I had an opportunity this week to try it out for a proof of concept. Like all things AWS, you can get to it from the AWS Console.
At the time of writing this product is only available in N Virginia, Oregon and Ireland. I’m sure like other AWS products it will eventually be released everywhere.
Like all good users, I jumped in without reading the documentation properly, below are my initial observations:
- There is reasonable support for data sources at the moment. Biggest omissions are; no Oracle, JSON and XML. The supported data sources are below:
- Amazon Redshift
- Amazon Aurora (Amazon RDS only)
- MariaDB 10.0 or later
- Microsoft SQL Server 2012 or later
- MySQL 5.1 or later
- PostgreSQL 9.3.1 or later
- Microsoft Excel files (.xlsx files) on your local network
- Delimited text files (for example, .csv and .tsv files) on your local network or in Amazon S3
- Common log format (.clf) and extended log format (.elf) files on your local network or in Amazon S3
- Salesforce
- The data limits currently imposed on QuickSight should not cause issues in most situations, they are:
- File imports limited to 1GB
- Files can have up to 200 columns, with up to 25400 characters per row
- Field length limitation of 511 characters
- Max DB table import limit 10GB
- Supported data types are below, one interesting point, however, is that if the data for a field is invalid then it is omitted from the data loaded into memory, for example:
- Date (In a supported format)
- Decimal (Only 4 decimal places is supported the rest truncated)
- Integer
- String
- User & Access Management is very basic. Everything is done on a per-user basis using IAM users.

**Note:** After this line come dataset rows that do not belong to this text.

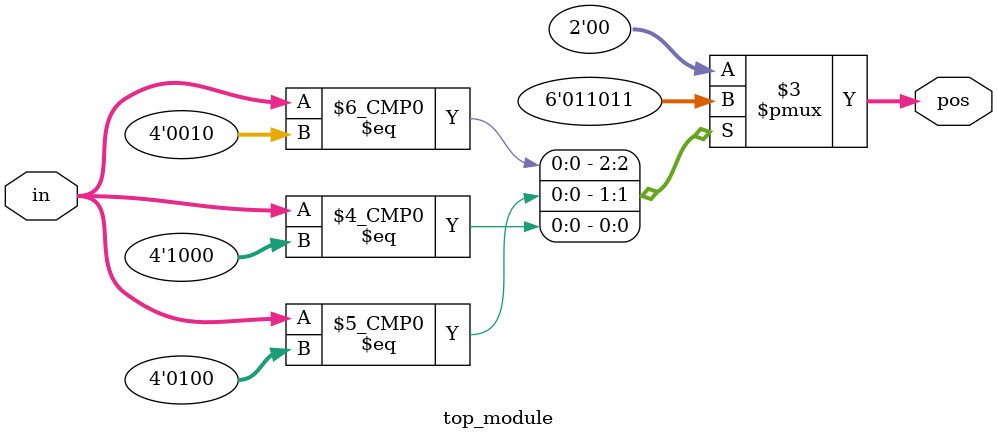
<source format=sv>
module top_module (
	input [3:0] in,
	output reg [1:0] pos
);

	always @(*)
	begin
		case(in)
			4'b0001: pos = 2'b00;
			4'b0010: pos = 2'b01;
			4'b0100: pos = 2'b10;
			4'b1000: pos = 2'b11;
			default: pos = 2'b00;
		endcase
	end

endmodule

</source>
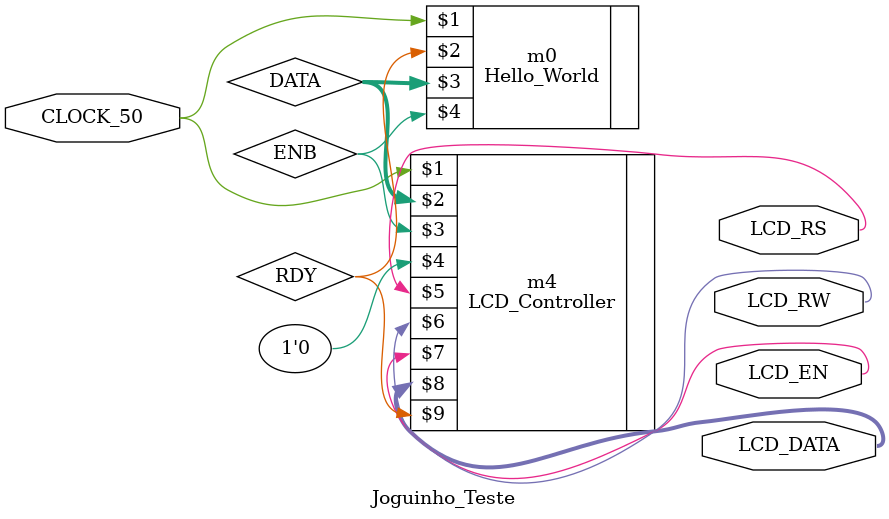
<source format=v>
module Joguinho_Teste(CLOCK_50, LCD_RS, LCD_RW, LCD_EN, LCD_DATA);
	
	input CLOCK_50;
	output LCD_RS, LCD_RW, LCD_EN;
	
	output [7:0] LCD_DATA;
	wire RDY, ENB;
	wire [9:0] DATA;
	wire [1:0] OPER;
	
	Hello_World m0 (CLOCK_50, RDY, DATA, ENB);
	//FPGA_2_LCD m1(CLOCK_50, LCD_RS, LCD_RW, LCD_E, LCD_DATA, RDY, DATA, OPER, 1'b1, 1'b0);
	
	//Clock_Divider m0(CLOCK_50, CLOCK_1);
	//PacMan_Divider m1(CLOCK_50, PM_CLK);
	
	//Shifter m2(CLOCK_1, LINE1, LINE2);
	//Print_Characters m3(LINE1, LINE2, PM_CLK, SW[0], RDY, DATA);
	LCD_Controller m4(CLOCK_50, DATA, ENB, 1'b0, LCD_RS, LCD_RW, LCD_EN, LCD_DATA, RDY);
	
endmodule
</source>
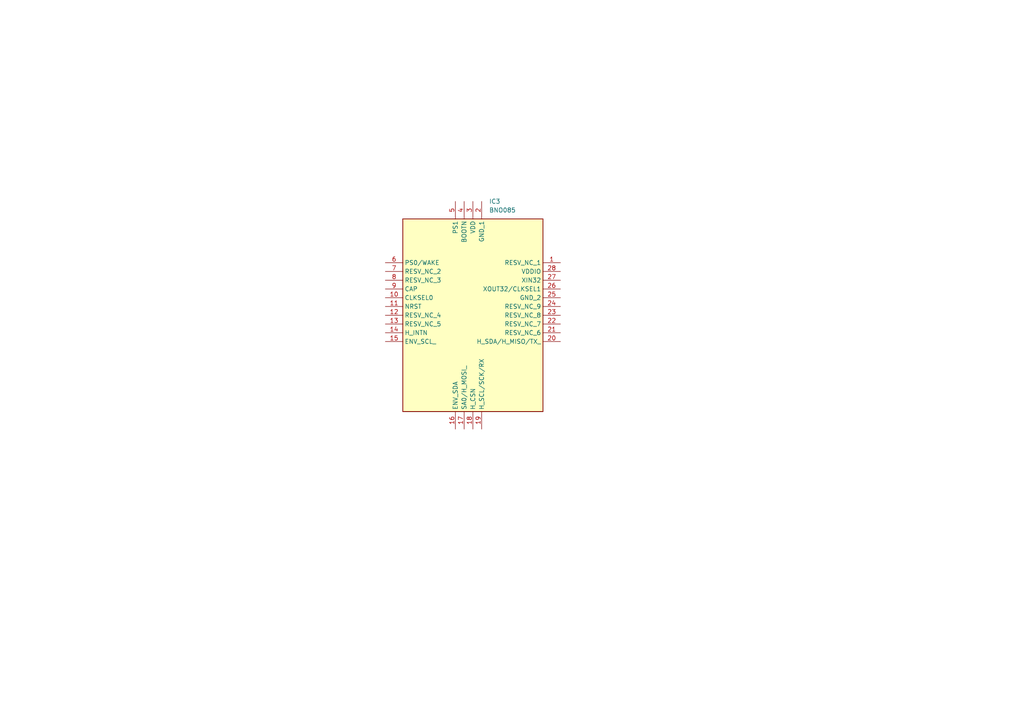
<source format=kicad_sch>
(kicad_sch
	(version 20250114)
	(generator "eeschema")
	(generator_version "9.0")
	(uuid "b5eb66a9-e383-4468-a10e-fdb6508fe8b6")
	(paper "A4")
	
	(symbol
		(lib_id "BNO085:BNO085")
		(at 111.76 76.2 0)
		(unit 1)
		(exclude_from_sim no)
		(in_bom yes)
		(on_board yes)
		(dnp no)
		(fields_autoplaced yes)
		(uuid "bfd414d3-b481-4f56-8e45-88333886a2e1")
		(property "Reference" "IC3"
			(at 141.8433 58.42 0)
			(effects
				(font
					(size 1.27 1.27)
				)
				(justify left)
			)
		)
		(property "Value" "BNO085"
			(at 141.8433 60.96 0)
			(effects
				(font
					(size 1.27 1.27)
				)
				(justify left)
			)
		)
		(property "Footprint" "BNO085:BNO085"
			(at 158.75 160.96 0)
			(effects
				(font
					(size 1.27 1.27)
				)
				(justify left top)
				(hide yes)
			)
		)
		(property "Datasheet" "https://www.ceva-dsp.com/wp-content/uploads/2019/10/BNO080_085-Datasheet.pdf"
			(at 158.75 260.96 0)
			(effects
				(font
					(size 1.27 1.27)
				)
				(justify left top)
				(hide yes)
			)
		)
		(property "Description" "Board Mount Motion & Position Sensors 9-axis IMU"
			(at 111.76 76.2 0)
			(effects
				(font
					(size 1.27 1.27)
				)
				(hide yes)
			)
		)
		(property "Height" "1.18"
			(at 158.75 460.96 0)
			(effects
				(font
					(size 1.27 1.27)
				)
				(justify left top)
				(hide yes)
			)
		)
		(property "Mouser Part Number" "526-BNO085"
			(at 158.75 560.96 0)
			(effects
				(font
					(size 1.27 1.27)
				)
				(justify left top)
				(hide yes)
			)
		)
		(property "Mouser Price/Stock" "https://www.mouser.co.uk/ProductDetail/CEVA/BNO085?qs=ulEaXIWI0c9BFVeZDQCmmQ%3D%3D"
			(at 158.75 660.96 0)
			(effects
				(font
					(size 1.27 1.27)
				)
				(justify left top)
				(hide yes)
			)
		)
		(property "Manufacturer_Name" "CEVA"
			(at 158.75 760.96 0)
			(effects
				(font
					(size 1.27 1.27)
				)
				(justify left top)
				(hide yes)
			)
		)
		(property "Manufacturer_Part_Number" "BNO085"
			(at 158.75 860.96 0)
			(effects
				(font
					(size 1.27 1.27)
				)
				(justify left top)
				(hide yes)
			)
		)
		(pin "10"
			(uuid "e38689a8-6505-40df-9ae1-ef61ed897253")
		)
		(pin "13"
			(uuid "a2346ef4-25c6-41b6-9a7a-8311a41d012a")
		)
		(pin "18"
			(uuid "5ddfa15c-0940-4b52-bb3c-7d4ba6d38b13")
		)
		(pin "6"
			(uuid "8be3e00f-2cc7-4214-8070-b6afeb98a281")
		)
		(pin "24"
			(uuid "ec4e971b-d3b4-4971-b762-61e72e003949")
		)
		(pin "22"
			(uuid "3c13bc88-814d-4e8a-9788-2ff89b887134")
		)
		(pin "21"
			(uuid "a0492e46-7f6c-44ed-ab03-cd34fca27880")
		)
		(pin "26"
			(uuid "eb0189e1-9940-4eec-b29d-67b109504d03")
		)
		(pin "17"
			(uuid "a338df2c-a4c0-4798-9bf8-e79a489bd01b")
		)
		(pin "7"
			(uuid "20c89289-e0c2-4df8-87b4-018314fa6062")
		)
		(pin "8"
			(uuid "19624448-c970-4d1d-b2c7-cc0ed429060e")
		)
		(pin "11"
			(uuid "f566e450-56ab-423e-98b8-8c4d7a7f302e")
		)
		(pin "12"
			(uuid "14aa3eac-c842-43e4-b4d7-fb541197fb22")
		)
		(pin "14"
			(uuid "880e2fb6-86e9-4640-a6d1-da542d5f56c1")
		)
		(pin "15"
			(uuid "23f120e1-34cd-4457-beb8-b6f702262638")
		)
		(pin "19"
			(uuid "f2c1e327-2d6b-4e86-81dd-791f6cfb0292")
		)
		(pin "28"
			(uuid "dd0b161a-cb63-4b1f-9f5f-11169b66b562")
		)
		(pin "4"
			(uuid "3e8acd9f-1916-467d-87cd-741da7c8f259")
		)
		(pin "9"
			(uuid "c3318cbd-fc97-45ae-b33f-74ce87f04591")
		)
		(pin "16"
			(uuid "e893a5fe-ecd1-4a6f-b902-3eadd25c916f")
		)
		(pin "3"
			(uuid "21baa77d-4563-424a-9f31-72ba647aea9c")
		)
		(pin "2"
			(uuid "bbb23417-5e42-4922-8af8-b42f51cc2f98")
		)
		(pin "5"
			(uuid "765ef20b-ee84-4c4e-8aca-af49767493d4")
		)
		(pin "1"
			(uuid "5ad200c2-f1a3-4e9b-82a0-e8b12dc6cbd2")
		)
		(pin "27"
			(uuid "64412804-60c6-4fd3-a1e1-9e2108a97d29")
		)
		(pin "25"
			(uuid "e8612dfb-e418-4770-b6f6-df57b5a4fb07")
		)
		(pin "23"
			(uuid "12134b95-0903-4fda-b5e2-510ba3ea3a94")
		)
		(pin "20"
			(uuid "99118192-be20-4092-b292-8192c0218c03")
		)
		(instances
			(project ""
				(path "/99b6ddd9-7ffe-4c85-972a-e0f594a166d4/f4a14677-32fc-462e-a162-73a0e2d9ff09"
					(reference "IC3")
					(unit 1)
				)
			)
		)
	)
)

</source>
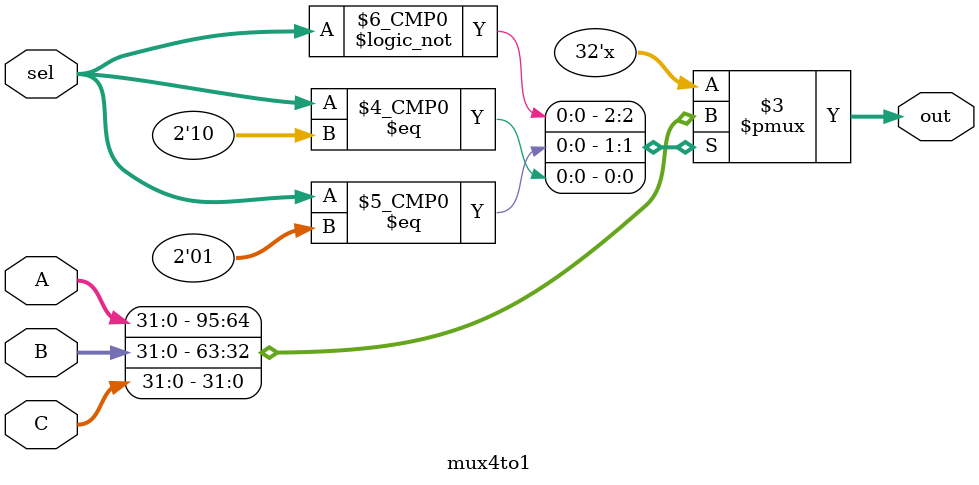
<source format=v>
module mux4to1 #(parameter DATA=32)(
input [DATA-1:0] A,
input [DATA-1:0] B,
input [DATA-1:0] C,
input [1:0] sel,
output reg [DATA-1:0] out
);

always @(*)
begin
case (sel)
2'b00: out=A;
2'b01: out=B;
2'b10: out=C;
2'b11: out='bx;
endcase
end
endmodule

</source>
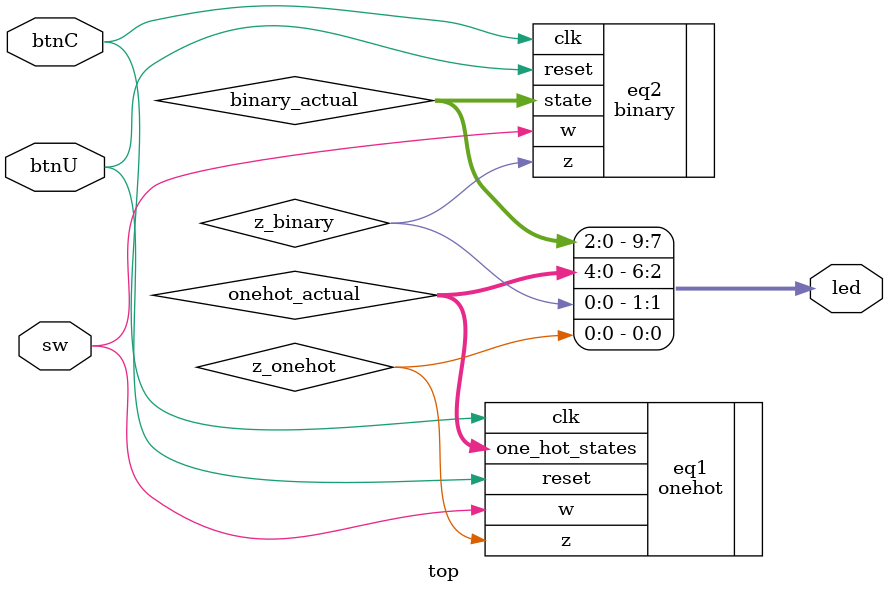
<source format=v>
module top(
    input sw,             // w
    input btnC,           // clk
    input btnU,           // reset
    output [9:0] led      
);

    wire z_onehot, z_binary;
    wire [4:0] onehot_actual;
    wire [2:0] binary_actual;

    onehot eq1(
        .w(sw),
        .clk(btnC),
        .reset(btnU),
        .one_hot_states(onehot_actual),
        .z(z_onehot)
    );

    binary eq2(
        .w(sw),
        .clk(btnC),
        .reset(btnU),
        .state(binary_actual),
        .z(z_binary)
    );

    assign led = {binary_actual, onehot_actual, z_binary, z_onehot};  

endmodule

</source>
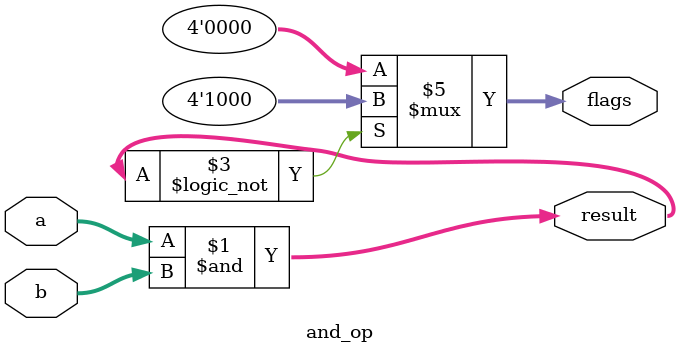
<source format=sv>
module and_op #(parameter N=32)
(
  input logic [N-1:0] a,
  input logic [N-1:0] b,
  output logic [N-1:0] result,
  output logic [3:0] flags
);

  assign result = a & b;
  
  //definimos el orden de los flags como (Z)(N)(C)(V)
  
  always @(result)
    begin
      if(result == 32'd0)
	     flags=4'b1000;
	   else
	     flags=4'b0000;
    end
endmodule 
</source>
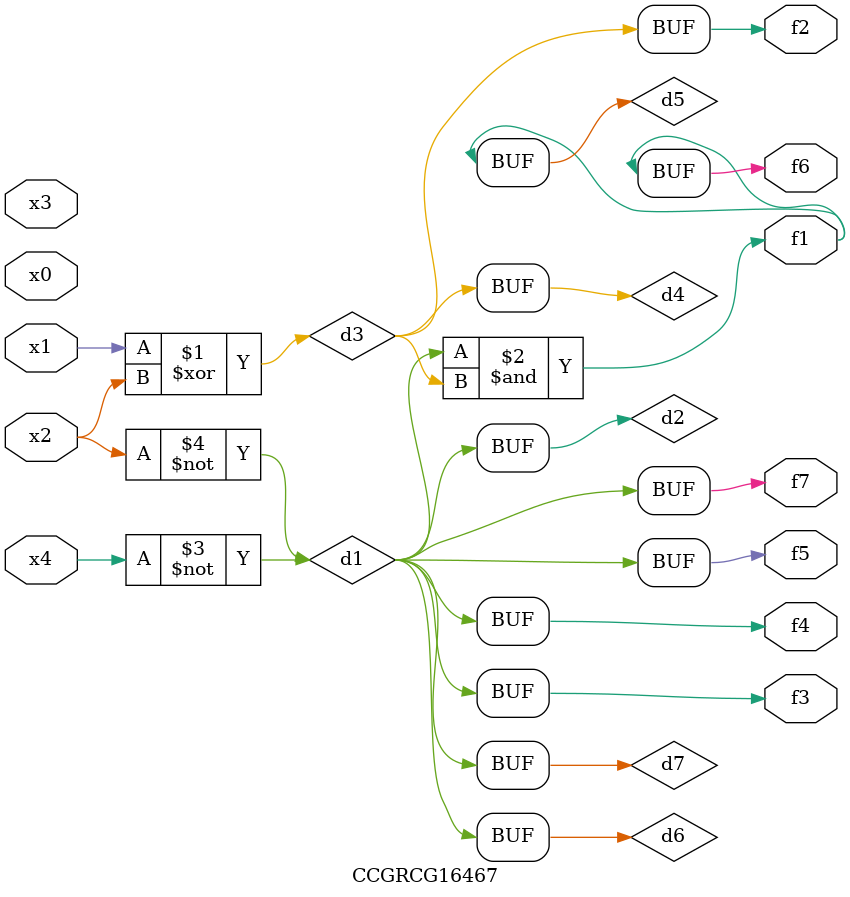
<source format=v>
module CCGRCG16467(
	input x0, x1, x2, x3, x4,
	output f1, f2, f3, f4, f5, f6, f7
);

	wire d1, d2, d3, d4, d5, d6, d7;

	not (d1, x4);
	not (d2, x2);
	xor (d3, x1, x2);
	buf (d4, d3);
	and (d5, d1, d3);
	buf (d6, d1, d2);
	buf (d7, d2);
	assign f1 = d5;
	assign f2 = d4;
	assign f3 = d7;
	assign f4 = d7;
	assign f5 = d7;
	assign f6 = d5;
	assign f7 = d7;
endmodule

</source>
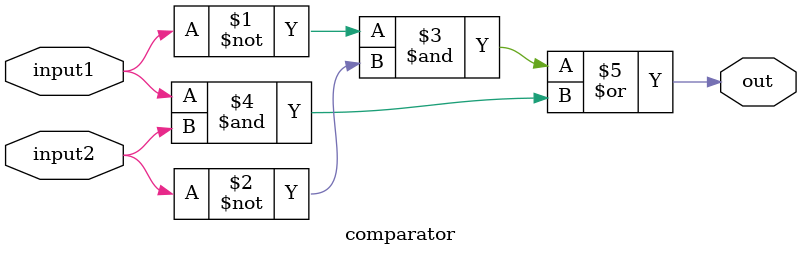
<source format=v>
module comparator(
  input input1,
  input input2,
  output out
  );

  assign out = (~input1 & ~input2) | (input1 & input2);
endmodule

</source>
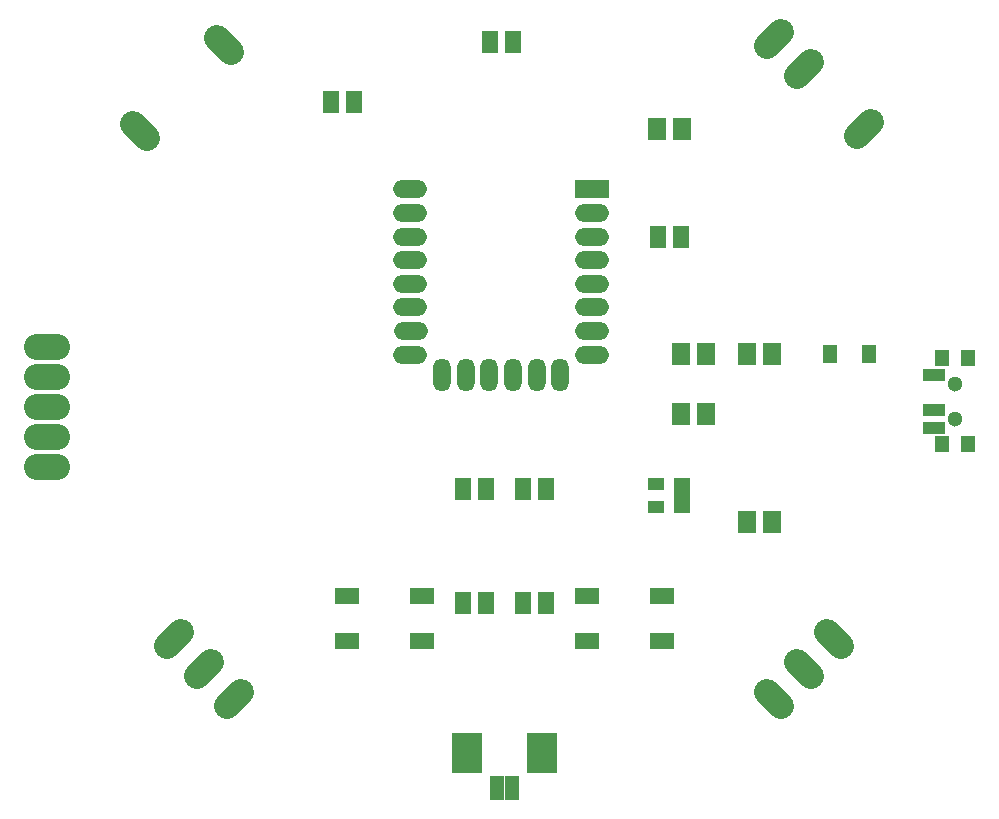
<source format=gbr>
G04 #@! TF.GenerationSoftware,KiCad,Pcbnew,5.0.0-rc2-dev-unknown-952aa7a~63~ubuntu16.04.1*
G04 #@! TF.CreationDate,2018-03-29T23:45:57+02:00*
G04 #@! TF.ProjectId,ripolab_pcb,7269706F6C61625F7063622E6B696361,rev?*
G04 #@! TF.SameCoordinates,Original*
G04 #@! TF.FileFunction,Soldermask,Bot*
G04 #@! TF.FilePolarity,Negative*
%FSLAX46Y46*%
G04 Gerber Fmt 4.6, Leading zero omitted, Abs format (unit mm)*
G04 Created by KiCad (PCBNEW 5.0.0-rc2-dev-unknown-952aa7a~63~ubuntu16.04.1) date Thu Mar 29 23:45:57 2018*
%MOMM*%
%LPD*%
G01*
G04 APERTURE LIST*
%ADD10C,2.200000*%
%ADD11C,2.200000*%
%ADD12R,1.300000X1.600000*%
%ADD13R,1.370000X1.900000*%
%ADD14R,2.100000X1.400000*%
%ADD15R,2.900000X1.500000*%
%ADD16O,2.900000X1.500000*%
%ADD17O,1.500000X2.800000*%
%ADD18O,3.900000X2.200000*%
%ADD19R,1.545000X1.900000*%
%ADD20R,1.200000X2.000000*%
%ADD21R,2.500000X3.400000*%
%ADD22R,1.460000X1.050000*%
%ADD23C,1.300000*%
%ADD24R,1.900000X1.100000*%
%ADD25R,1.200000X1.400000*%
G04 APERTURE END LIST*
D10*
X123571000Y-66548000D03*
D11*
X122969959Y-65946959D02*
X124172041Y-67149041D01*
D12*
X178180000Y-92710000D03*
X174880000Y-92710000D03*
D10*
X116459000Y-73787000D03*
D11*
X115857959Y-73185959D02*
X117060041Y-74388041D01*
D13*
X148021000Y-66294000D03*
X146111000Y-66294000D03*
D14*
X160630000Y-113162000D03*
X154330000Y-113162000D03*
X160630000Y-116962000D03*
X154330000Y-116962000D03*
X134010000Y-116962000D03*
X140310000Y-116962000D03*
X134010000Y-113162000D03*
X140310000Y-113162000D03*
D15*
X154751000Y-78740000D03*
D16*
X154751000Y-80740000D03*
X154751000Y-82740000D03*
X154751000Y-84740000D03*
X154751000Y-86740000D03*
X154751000Y-88740000D03*
X154751000Y-90740000D03*
X154751000Y-92740000D03*
D17*
X152061000Y-94490000D03*
X150061000Y-94490000D03*
X148061000Y-94490000D03*
X146061000Y-94490000D03*
X144061000Y-94490000D03*
X142061000Y-94490000D03*
D16*
X139351000Y-92740000D03*
X139451000Y-90740000D03*
X139351000Y-88740000D03*
X139351000Y-86740000D03*
X139351000Y-84740000D03*
X139351000Y-82740000D03*
X139351000Y-80740000D03*
X139351000Y-78740000D03*
D18*
X108585000Y-97129600D03*
X108585000Y-94589600D03*
X108585000Y-102209600D03*
X108585000Y-99669600D03*
X108585000Y-92049600D03*
D10*
X175260000Y-116840000D03*
D11*
X175861041Y-117441041D02*
X174658959Y-116238959D01*
D10*
X172720000Y-119380000D03*
D11*
X173321041Y-119981041D02*
X172118959Y-118778959D01*
D10*
X172720000Y-68580000D03*
D11*
X173321041Y-67978959D02*
X172118959Y-69181041D01*
D10*
X170180000Y-121920000D03*
D11*
X170781041Y-122521041D02*
X169578959Y-121318959D01*
D10*
X177800000Y-73660000D03*
D11*
X178401041Y-73058959D02*
X177198959Y-74261041D01*
D10*
X170180000Y-66040000D03*
D11*
X170781041Y-65438959D02*
X169578959Y-66641041D01*
D10*
X124460000Y-121920000D03*
D11*
X123858959Y-122521041D02*
X125061041Y-121318959D01*
D10*
X119380000Y-116840000D03*
D11*
X118778959Y-117441041D02*
X119981041Y-116238959D01*
D10*
X121920000Y-119380000D03*
D11*
X121318959Y-119981041D02*
X122521041Y-118778959D01*
D19*
X164364500Y-97790000D03*
X162279500Y-97790000D03*
X162279500Y-92710000D03*
X164364500Y-92710000D03*
X160247500Y-73660000D03*
X162332500Y-73660000D03*
D20*
X146695000Y-129400000D03*
X147945000Y-129400000D03*
D21*
X144145000Y-126500000D03*
X150495000Y-126500000D03*
D13*
X160335000Y-82804000D03*
X162245000Y-82804000D03*
X148905000Y-113792000D03*
X150815000Y-113792000D03*
X150815000Y-104140000D03*
X148905000Y-104140000D03*
X145735000Y-113792000D03*
X143825000Y-113792000D03*
X143825000Y-104140000D03*
X145735000Y-104140000D03*
X132649000Y-71374000D03*
X134559000Y-71374000D03*
D22*
X162390000Y-103698000D03*
X162390000Y-104648000D03*
X162390000Y-105598000D03*
X160190000Y-105598000D03*
X160190000Y-103698000D03*
D23*
X185480000Y-95180000D03*
X185480000Y-98180000D03*
D24*
X183720000Y-94430000D03*
X183720000Y-97430000D03*
X183720000Y-98930000D03*
D25*
X186580000Y-93030000D03*
X186580000Y-100330000D03*
X184370000Y-100330000D03*
X184370000Y-93030000D03*
D19*
X169952500Y-92710000D03*
X167867500Y-92710000D03*
X169952500Y-106934000D03*
X167867500Y-106934000D03*
M02*

</source>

- The UI needs a lot more polish, for example:
- It lacks the intuitive feel a lot of other tools seem to have.
- It feels like the drive to keep the UI simple has actually complicated things.
- Tooltips would be handy to improve the experience.
- There were general bugs in the UI. A couple examples below
- I could not see values that I had converted to a measure as the allocated space to display them was too small
- When previewing data if you have more columns than could fit on a page there is no obvious way to view what fit on the screen
- Graph Customisation options are limited
- Data Filter abilities are limited
- You can not join across different data sources
- You can connect to remote databases not hosted by AWS which is a very rare feature for a cloud offering
- There is capability to create dashboards
Based on the observations above, AWS still have a lot of work before I would consider it for a real project.